* _To do_:
Duplicate the stretch of the Pakistan blog post from "American officials say" through "for its permission.", word for word.

Prescient on Pakistan, Too

posted by on September 11 at 11:15 AM

Remember this supposed gaffe from a year ago?

During a major foreign policy speech on Wednesday Senator Barack Obama promised that as president he would consider military strikes against terrorists in Pakistan if the country refused to root them out. Those comments drew a sharp response from Pakistani officials as well as the Bush administration today.

[…]

President Bush, who telephoned Pakistani president, Gen. Pervez Musharraf today said that “the United States fully respected Pakistan’s sovereignty and appreciated Pakistan’s resolve in fighting Al-Qaeda and other terrorist elements,” according to a statement issued by the Pakistani foreign ministry. It added that Mr. Bush said statements regarding future United States military action inside Pakistan “were unsavory and often prompted by political considerations in an environment of electioneering. He agreed that such statements did not serve the interests of either country.”

Yeah, well, dissembling about U.S. foreign policy is kind of unsavory. (And Bush’s intervention in a primary foreign policy debate had a whiff of electioneering about it too.) Today’s headline news:

President Bush secretly approved orders in July that for the first time allow American Special Operations forces to carry out ground assaults inside Pakistan without the prior approval of the Pakistani government, according to senior American officials.

The classified orders signal a watershed for the Bush administration after nearly seven years of trying to work with Pakistan to combat the Taliban and Al Qaeda, and after months of high-level stalemate about how to challenge the militants’ increasingly secure base in Pakistan’s tribal areas.

American officials say that they will notify Pakistan when they conduct limited ground attacks like the Special Operations raid last Wednesday in a Pakistani village near the Afghanistan border, but that they will not ask for its permission.

“The situation in the tribal areas is not tolerable,” said a senior American official who, like others interviewed for this article, spoke on condition of anonymity because of the delicate nature of the missions. “We have to be more assertive. Orders have been issued.”

See also the NYT magazine article from last weekend on how Pakistan deals with—or rather, politely ignores—its tribal areas.

UPDATE: McCain’s response to Obama’s original statements on Pakistan were even more contemptuous:

McCAIN: A self-important bully in Venezuela threatens to cut off oil shipments to our country at a time of skyrocketing gas prices. Each event poses a challenge and an opportunity. Will the next president have the experience, the judgment experience informs, and the strength of purpose to respond to each of these developments in ways that strengthen our security and advance the global progress of our ideals?

Or will we risk the confused leadership of an inexperienced candidate who once suggested bombing our ally, Pakistan, and suggested sitting down without preconditions or clear purpose with enemies who support terrorists and are intent on destabilizing the world by acquiring nuclear weapons?

* _Information supplied_:
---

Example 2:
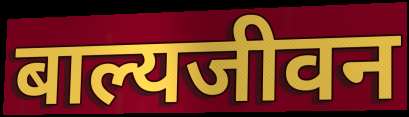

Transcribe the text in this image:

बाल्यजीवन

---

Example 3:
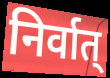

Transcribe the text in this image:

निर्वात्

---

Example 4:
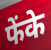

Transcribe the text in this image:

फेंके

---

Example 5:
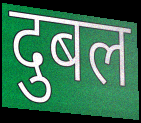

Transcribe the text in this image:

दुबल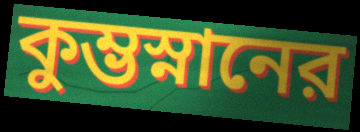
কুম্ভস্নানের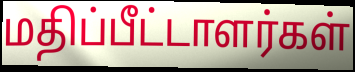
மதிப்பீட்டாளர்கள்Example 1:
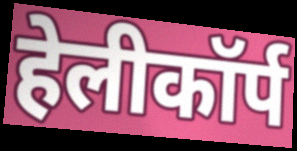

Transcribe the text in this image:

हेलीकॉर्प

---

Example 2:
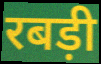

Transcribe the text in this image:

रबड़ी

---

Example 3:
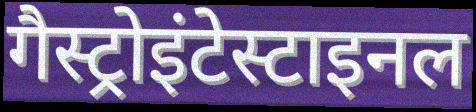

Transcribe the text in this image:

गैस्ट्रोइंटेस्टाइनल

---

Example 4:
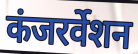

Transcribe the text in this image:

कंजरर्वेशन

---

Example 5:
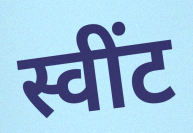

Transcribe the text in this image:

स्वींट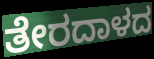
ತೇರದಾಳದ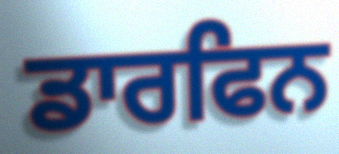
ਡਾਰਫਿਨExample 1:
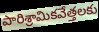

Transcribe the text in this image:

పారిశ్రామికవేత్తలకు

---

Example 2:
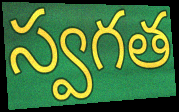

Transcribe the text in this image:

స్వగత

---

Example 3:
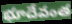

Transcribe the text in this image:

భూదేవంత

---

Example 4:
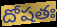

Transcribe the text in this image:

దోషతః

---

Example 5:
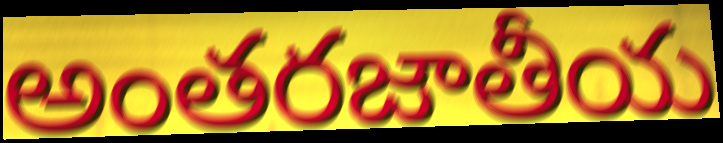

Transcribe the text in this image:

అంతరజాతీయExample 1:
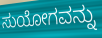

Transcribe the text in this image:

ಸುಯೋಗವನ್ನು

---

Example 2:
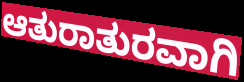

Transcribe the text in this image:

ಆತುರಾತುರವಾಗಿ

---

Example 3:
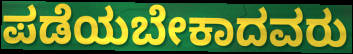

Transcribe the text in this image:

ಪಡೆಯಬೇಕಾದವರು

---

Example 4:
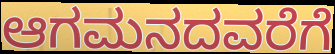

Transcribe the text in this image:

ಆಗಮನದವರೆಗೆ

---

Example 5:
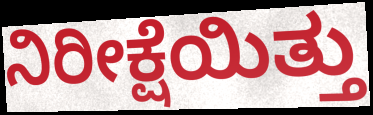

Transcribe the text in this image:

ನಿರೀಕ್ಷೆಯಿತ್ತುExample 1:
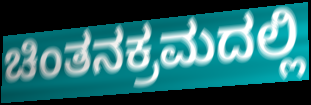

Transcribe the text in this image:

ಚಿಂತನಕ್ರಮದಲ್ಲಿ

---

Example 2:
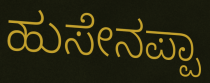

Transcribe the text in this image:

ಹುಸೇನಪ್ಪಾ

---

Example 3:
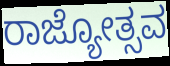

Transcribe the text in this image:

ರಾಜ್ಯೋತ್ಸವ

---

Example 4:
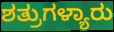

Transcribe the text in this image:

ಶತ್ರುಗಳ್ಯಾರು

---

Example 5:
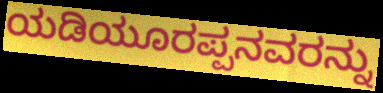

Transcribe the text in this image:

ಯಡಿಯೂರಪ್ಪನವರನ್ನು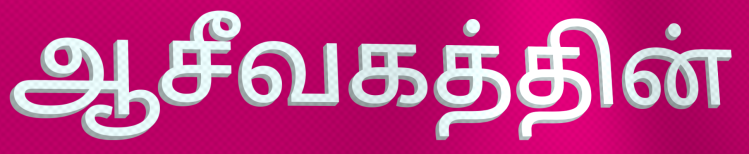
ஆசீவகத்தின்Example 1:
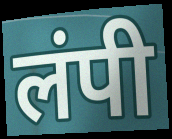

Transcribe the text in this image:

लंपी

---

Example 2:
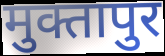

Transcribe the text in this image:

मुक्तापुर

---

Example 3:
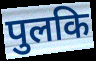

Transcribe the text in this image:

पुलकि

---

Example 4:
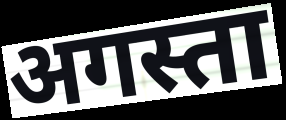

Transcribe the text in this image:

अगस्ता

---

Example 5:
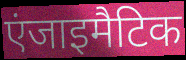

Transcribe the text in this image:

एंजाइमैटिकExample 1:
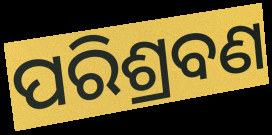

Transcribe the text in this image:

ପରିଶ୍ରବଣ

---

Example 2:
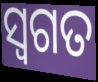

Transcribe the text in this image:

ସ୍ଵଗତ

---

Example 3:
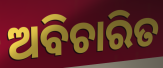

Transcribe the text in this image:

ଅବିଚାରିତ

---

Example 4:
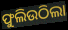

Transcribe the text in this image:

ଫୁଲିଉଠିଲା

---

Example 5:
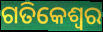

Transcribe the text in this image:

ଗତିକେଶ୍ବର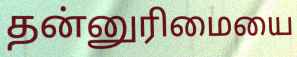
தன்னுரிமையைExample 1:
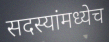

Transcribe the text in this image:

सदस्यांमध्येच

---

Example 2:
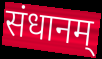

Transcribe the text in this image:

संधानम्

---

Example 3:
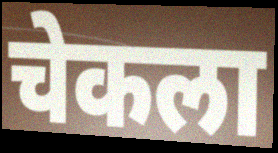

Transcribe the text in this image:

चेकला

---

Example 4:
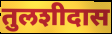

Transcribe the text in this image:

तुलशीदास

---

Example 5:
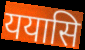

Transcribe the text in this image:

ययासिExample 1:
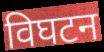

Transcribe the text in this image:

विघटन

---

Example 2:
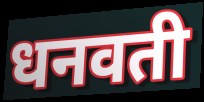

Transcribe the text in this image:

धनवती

* _Result of the exercise_:
American officials say that they will notify Pakistan when they conduct limited ground attacks like the Special Operations raid last Wednesday in a Pakistani village near the Afghanistan border, but that they will not ask for its permission.